RELATED: RenoRun lays off 12 percent of staff, pauses geographic expansion amid uncertainty surrounding consumer spending
Former employees that spoke with BetaKit expressed concerns that RenoRun would file for insolvency. They noted that in a town hall announcing the latest round of cuts, the impression was that RenoRun might need to file for insolvency and there was talk of bringing in an outside accounting firm to handle the company’s financials.
“It’s an absolute shame that we ended up here,” said O’Rourke last week.

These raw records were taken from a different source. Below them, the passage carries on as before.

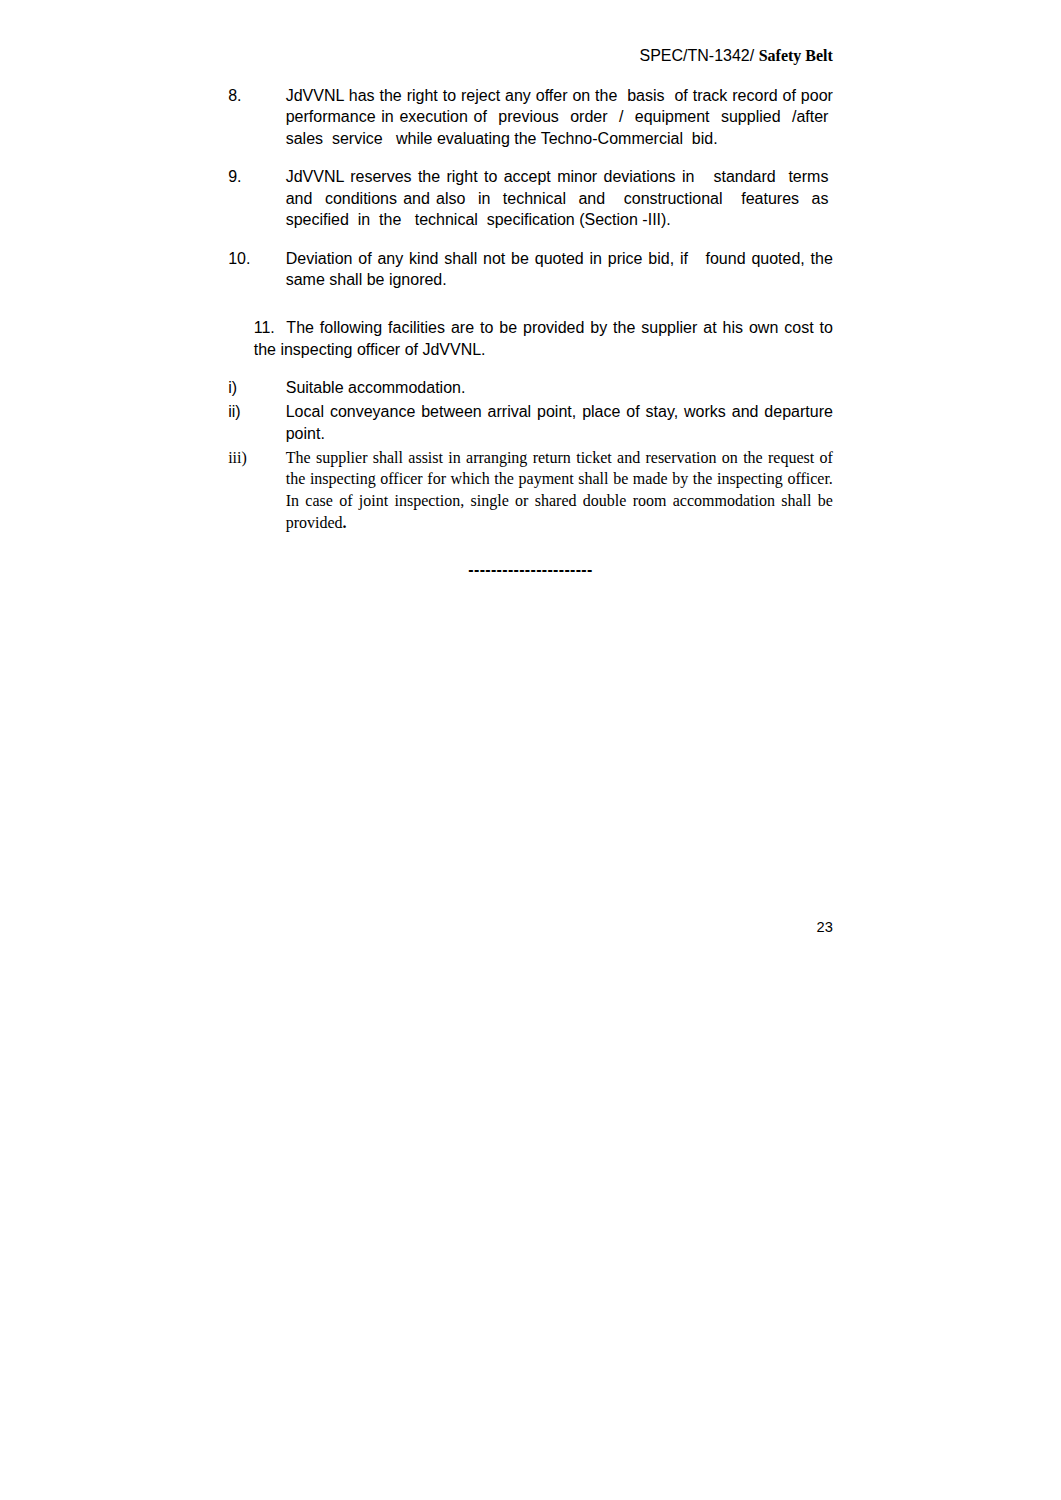SPEC/TN-1342/ Safety Belt
8.
JdVVNL has the right to reject any offer on the basis of track record of poor performance in execution of previous order / equipment supplied /after sales service while evaluating the Techno-Commercial bid.
9.
JdVVNL reserves the right to accept minor deviations in standard terms and conditions and also in technical and constructional features as specified in the technical specification (Section -III).
10.
Deviation of any kind shall not be quoted in price bid, if found quoted, the same shall be ignored.
11. The following facilities are to be provided by the supplier at his own cost to the inspecting officer of JdVVNL.
i)
Suitable accommodation.
ii)
Local conveyance between arrival point, place of stay, works and departure point.
iii)
The supplier shall assist in arranging return ticket and reservation on the request of the inspecting officer for which the payment shall be made by the inspecting officer. In case of joint inspection, single or shared double room accommodation shall be provided.
----------------------
23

“A lot of it doesn’t make any sense at all,” he added. “It doesn’t seem that there was a reason that we didn’t get the first term sheet done in August. It seems even crazier that we didn’t get the second term sheet done when you’ve got support from investors all stepping up. I think whatever the driving factors were behind closed doors for trying to push for more aggressive term sheets, I think this thing just spiralled and we ended up where we are.”
“Rationality quickly turned to fear and fear took over,” was one investor’s take, who asked not to be named.